A la contra

La historia es la que es

Por Jorge Nagore - Sábado, 29 de Septiembre de 2018 - Actualizado a las 06:01h

En varias ocasiones estos años escribí que hubiese demolido el Arena. Imagino que son impulsos normales cuando leíamos que a pesar de que la obra ya estaba casi acabada quedaban flecos de varios millones, deudas con constructoras y gastos añadidos al enorme esfuerzo ya hecho. Obviamente, demoler algo que ha costado tanto es de idiotas y se dice con la boca pequeña, de igual modo que se espera que tenga éxito -con este y otros gobiernos- y cueste poco más a Navarra una vez que se ponga en marcha, que es hoy. Dicho eso, le leí ayer al arquitecto que lo diseñó decir una barbaridad que quiero aclararle. Dijo que la “crisis económica, que a nivel mundial tuvo su origen en la quiebra de Leman Brothers -15 de septiembre de 2008-, llegó a Navarra mucho más tarde”. Eso es falso y demuestra que este buen hombre no se enteró del tema, enfrascado como estaba en el Concurso de Ideas del Navarra Arena, que se convocó en enero de 2009. El 30 de septiembre de 2008, en Navarra había 24.985 parados. El 31 de enero de 2009, 123 días más tarde, había 36.375 parados, casi 12.000 más. La crisis azotó a Navarra a lo salvaje desde el inicio y mandó a la calle a miles de personas, mientras el Gobierno de Navarra seguía adelante con su proyecto faraónico.

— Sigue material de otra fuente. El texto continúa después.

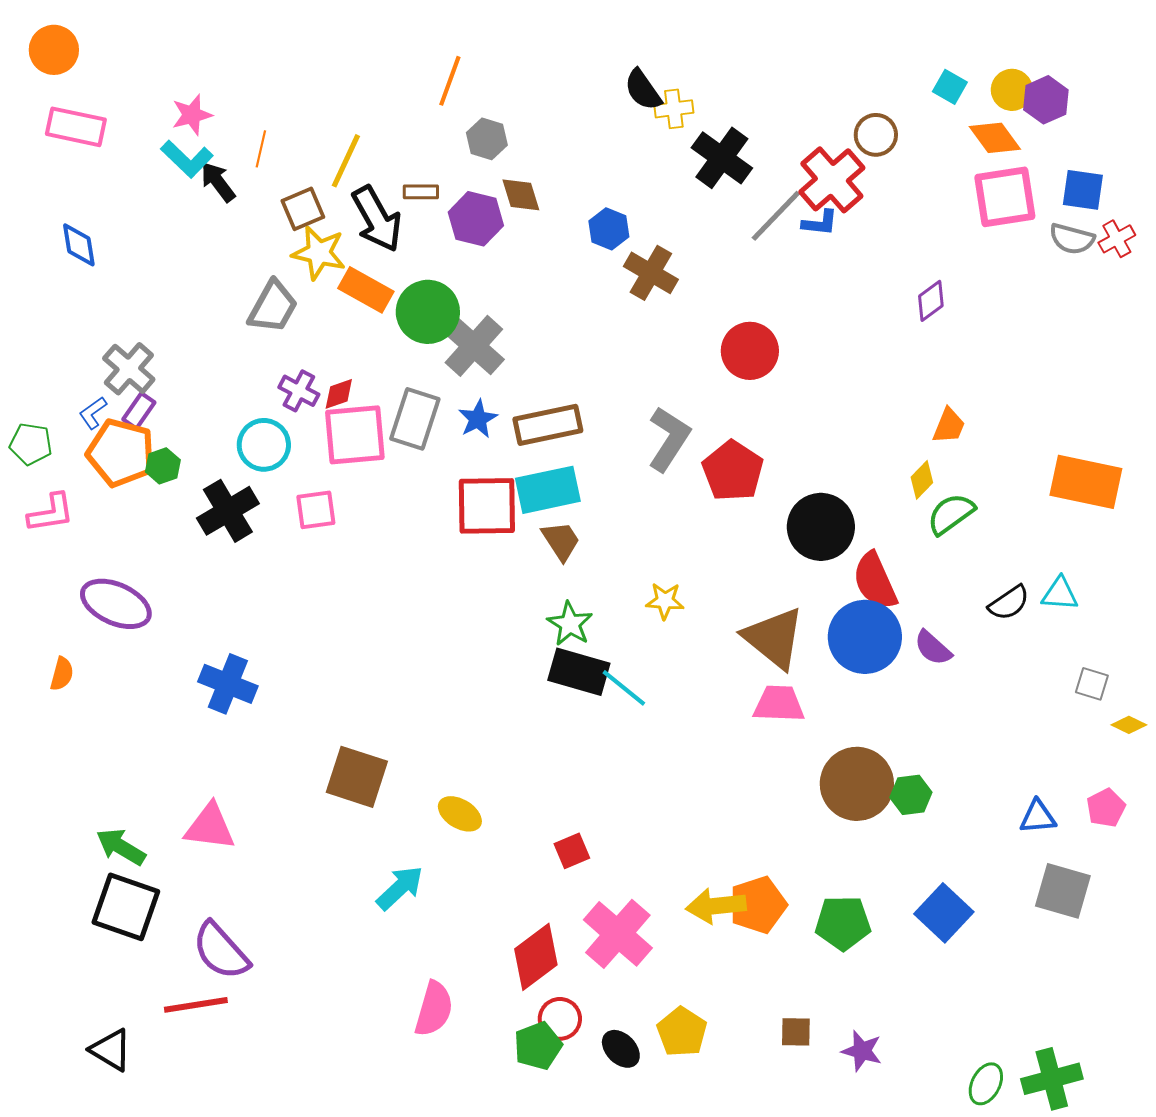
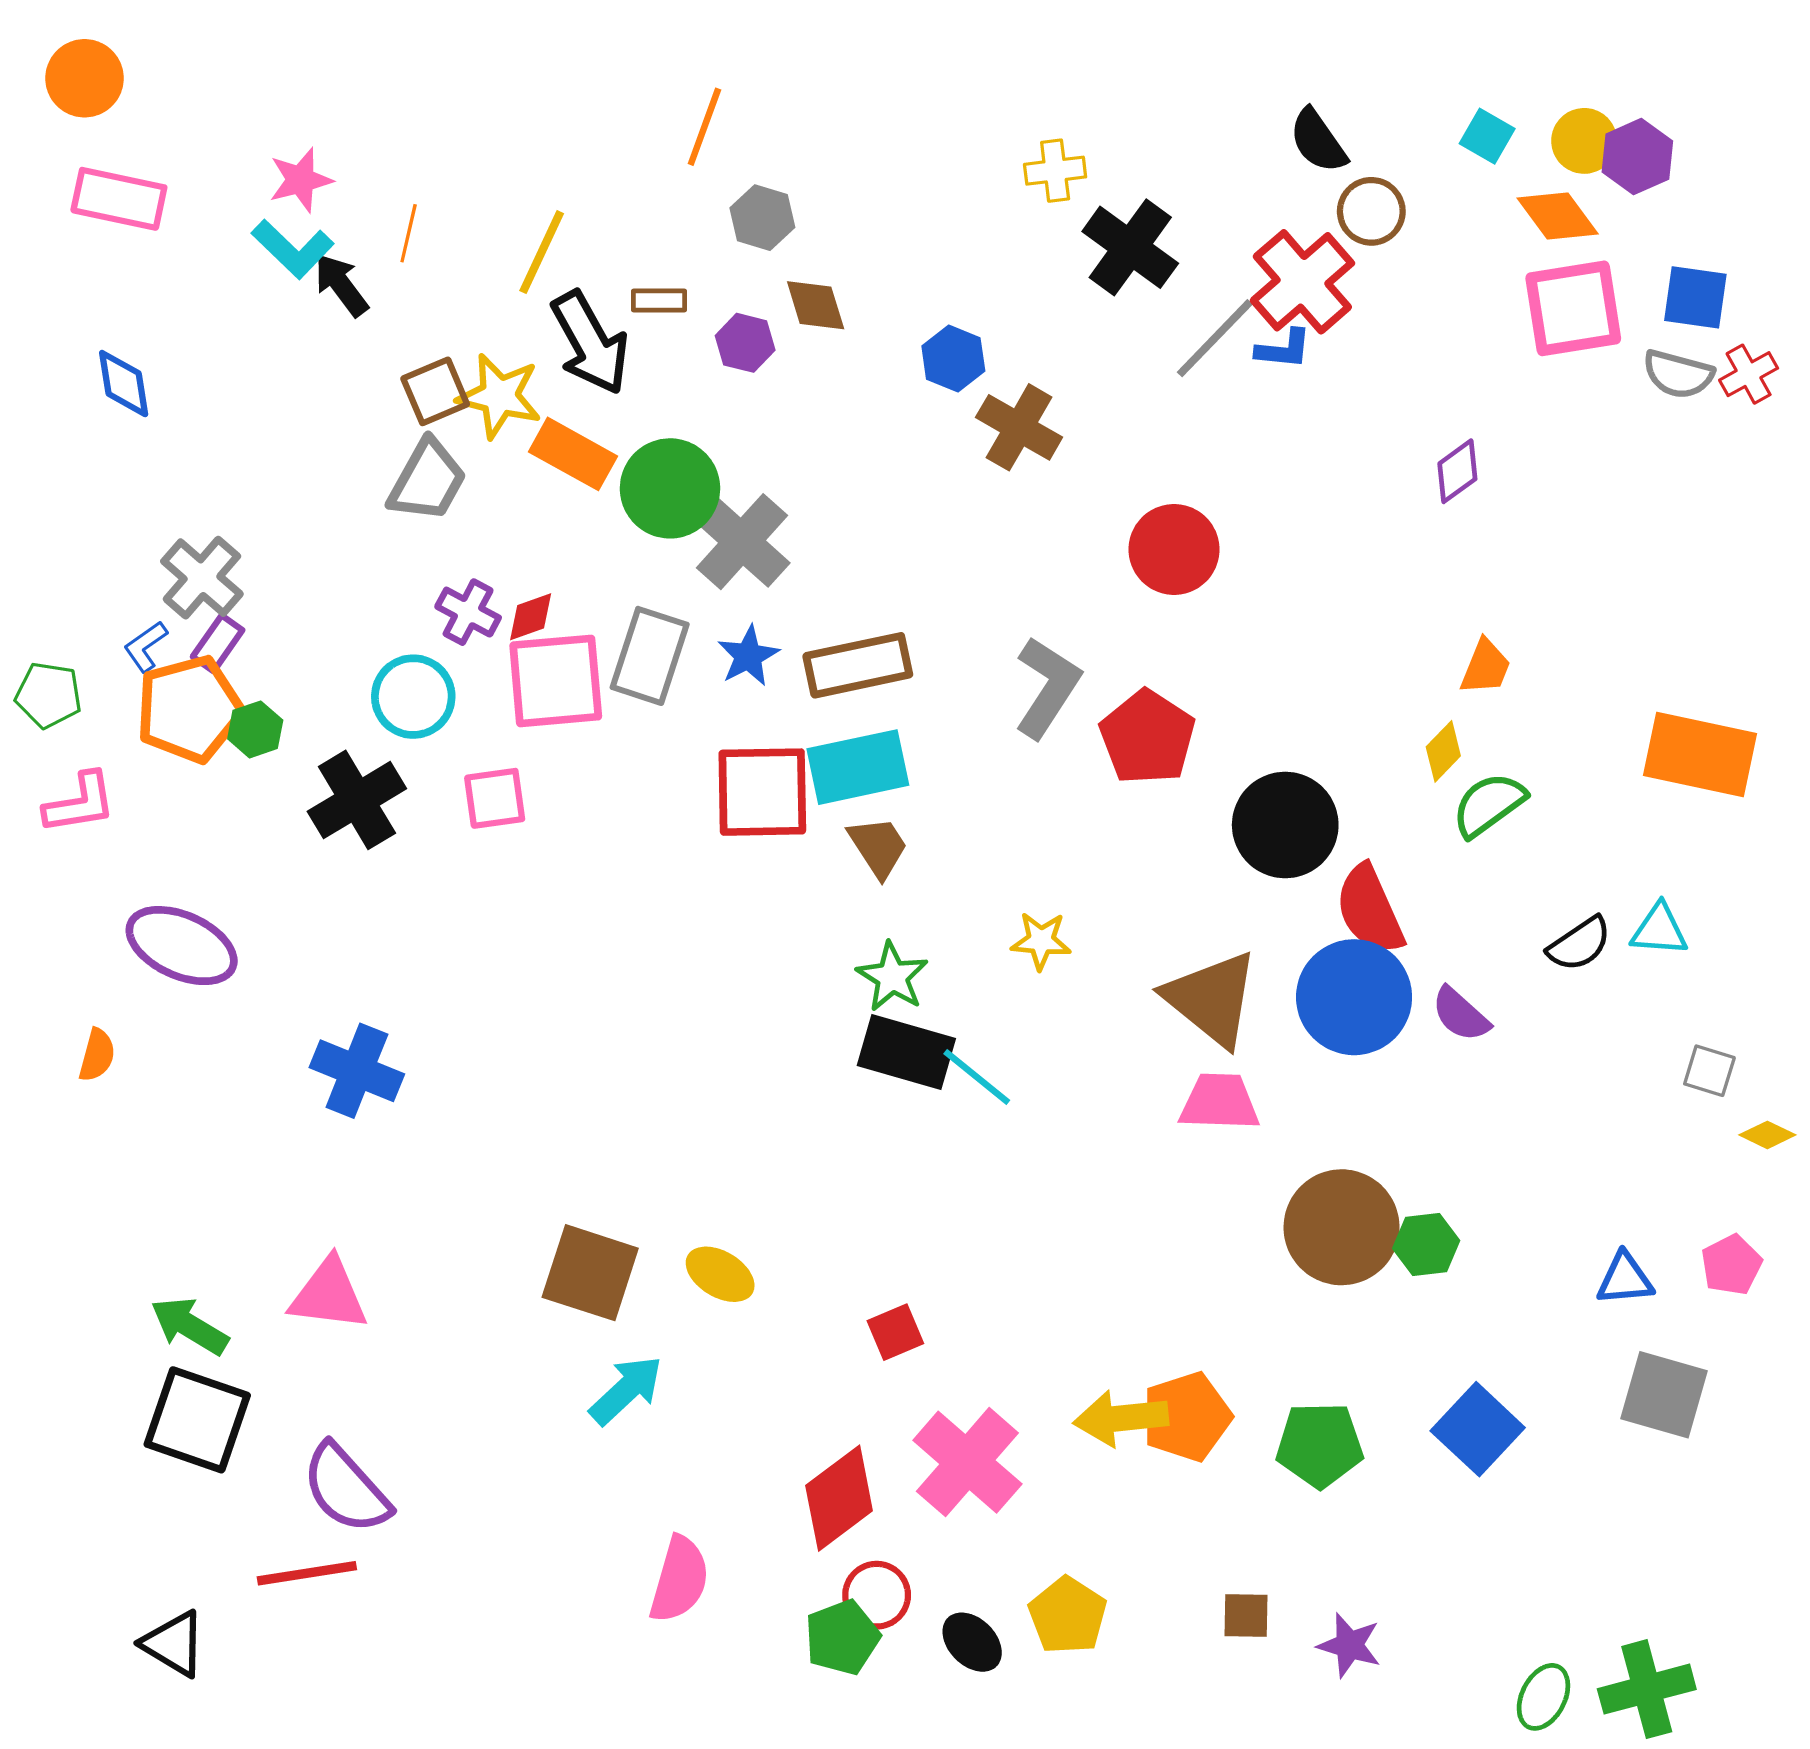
black semicircle: (643, 90) -> (1318, 141), moved
brown square: (303, 209) -> (435, 391), moved
purple hexagon: (476, 219) -> (745, 343), size x0.7
orange pentagon: (121, 453) -> (189, 709), turned -30
brown square: (357, 777) -> (590, 1273), moved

El gasto de 60 millones se aprobó en abril de 2009, en mitad de una hecatombe económica, laboral y humana sin parangón en muchos años y de la que aún no hemos salido. El Navarra Arena se aprobó como tal porque fue incluido en el Parlamento en un Plan 2012 que incluía multitud de acciones más, pero como obra, como gasto, fue un gran error aprobarlo en 2009 y seguir adelante en 2009, lo que, una vez hecho y gastado -en 9 años-, no quita para que haya que amortizarlo. Pero las críticas en su momento y a posteriori son y serán siempre justas, porque se tiró para adelante cuando habría que haber parado en mitad de un drama colosal.